U2 Their original name, "Beanie and the Shades" didn't have quite the "oomph" as "U2."

IT'S ALREADY BEEN SAID a thousand times, but once more can't hurt: Fuck Bono. I mean, man, aren't we all just sick of his shit? Okay, so he "means well" and has a "good heart" and "helps people" and all that bullshit. But Jee-zus Christ am I sick of hearing about how he single-handedly cured AIDS and fed five billion Ethiopian geriatrics and hand-stitched shut the hole in the ozone. We fucking get it, dude: You're a better person than all the rest of us put together, and you have killer taste in sunglasses.

U2—pre-ridiculous Tomb Raider music video (the final, incontrovertible harbinger of their cultural obsolescence), and especially in their euphoric heyday, approximately a decade and a half ago—have been built up as a lot of things. And whether they've served as the biggest international music phenomenon since the Beatles or the Stones or have settled for shilling iPods, when a band's grown this big and this ridiculous, it's easy to forget the one thing that made them huge: their music.

I'm not going to harangue you about how good U2 is, because—and just be honest for a sec here—you already know how good they are. The defense offers Exhibit A: U2's 1998 album The Best of 1980-1990. I know, I know: It's verboten to throw up a comp album in defense of a band, but there you have it: Surpassing Joshua Tree, and Achtung Baby, and Rattle and Hum (and certainly besting 1997's ill-advised techno experiment, Pop), 1980-1990 is, weirdly and by far, U2's best offering.

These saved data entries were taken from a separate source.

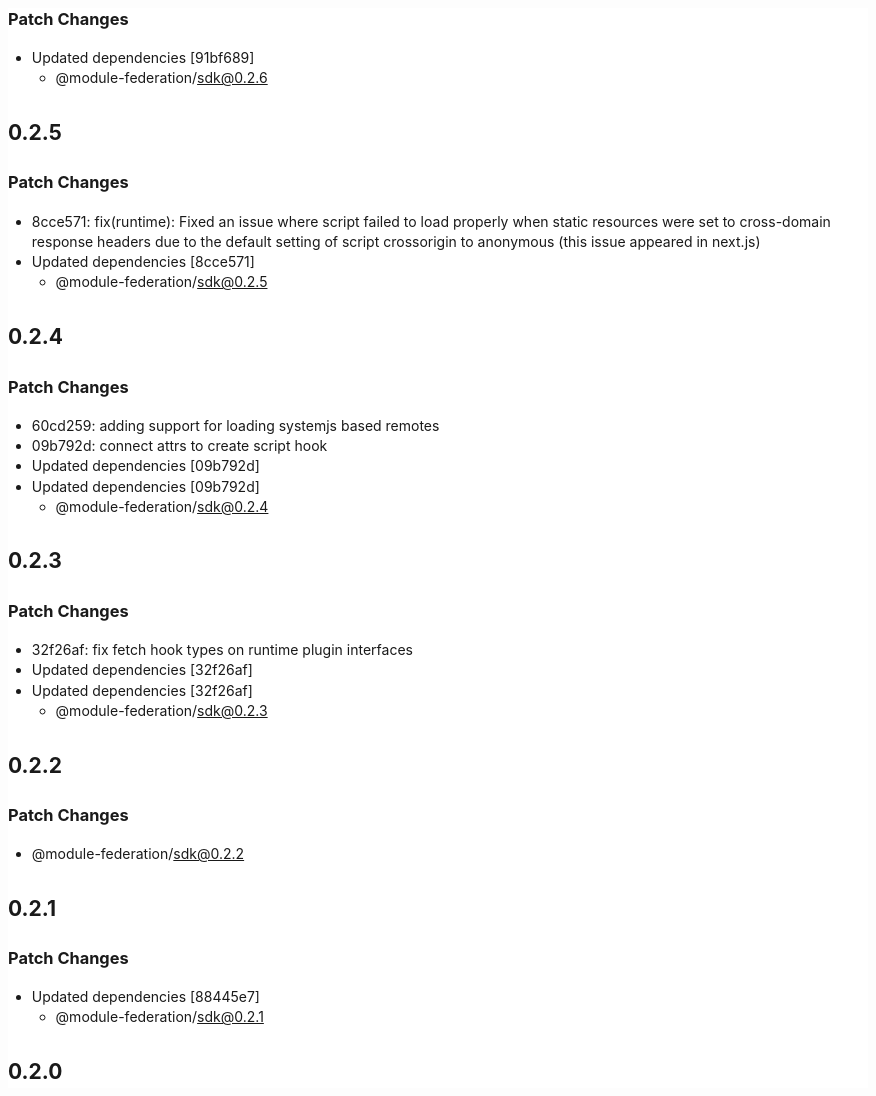 ### Patch Changes

- Updated dependencies [91bf689]
  - @module-federation/sdk@0.2.6

## 0.2.5

### Patch Changes

- 8cce571: fix(runtime): Fixed an issue where script failed to load properly when static resources were set to cross-domain response headers due to the default setting of script crossorigin to anonymous (this issue appeared in next.js)
- Updated dependencies [8cce571]
  - @module-federation/sdk@0.2.5

## 0.2.4

### Patch Changes

- 60cd259: adding support for loading systemjs based remotes
- 09b792d: connect attrs to create script hook
- Updated dependencies [09b792d]
- Updated dependencies [09b792d]
  - @module-federation/sdk@0.2.4

## 0.2.3

### Patch Changes

- 32f26af: fix fetch hook types on runtime plugin interfaces
- Updated dependencies [32f26af]
- Updated dependencies [32f26af]
  - @module-federation/sdk@0.2.3

## 0.2.2

### Patch Changes

- @module-federation/sdk@0.2.2

## 0.2.1

### Patch Changes

- Updated dependencies [88445e7]
  - @module-federation/sdk@0.2.1

## 0.2.0
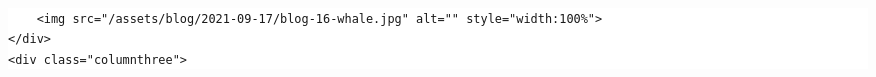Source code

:         <img src="/assets/blog/2021-09-17/blog-16-whale.jpg" alt="" style="width:100%">
    </div>
    <div class="columnthree">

That's because it collects the best of what U2 has to offer: Brilliant dashes of hooky, soaring, goofy singles; half-relevant, half-cheesy, wholly enjoyable bits of music that pretty much everyone can get behind.

U2 didn't have it right with Pop, but the album's name at least nailed down their genre. Those who don't know better will insist U2 are rock 'n' roll, but their slick, shiny ebullience is about as far from rock as you can get and still feature some electric guitar. Which is maybe what makes Bono's posturing so ridiculous: When the greatest musical contribution you've made is the hokey "I Still Haven't Found What I'm Looking For," do you really deserve to be the world's biggest band, or, for that matter, the world's most sanctimonious rock star? No, but okay, whatever, moving on: Those rat-a-tat-tat drums and guitar-tweaking riffs on "Sunday Bloody Sunday" are a fucking blast, and don't get me started on that driving, staccato intro on "I Will Follow," or the synth-y density of "The Unforgettable Fire," and the loping, lightweight charm of "Sweetest Thing," that tight guitar on "Desire"... I've got that 1980-1990 U2 disc, and I'm not giving it up, no matter how pompous Bono gets or how many more decades these guys play to middle-aged arena crowds. 'Cause when it comes down to it, they're a great band—even if Bono, in his noble efforts to invent a magical flying car that uses only happy thoughts of world peace for fuel, has tried his goddamndest to make everyone forget it. And when it comes to pop music, that's about as good as it gets. I mean, c'mon. They're U2. What do you want them to do? Save the world?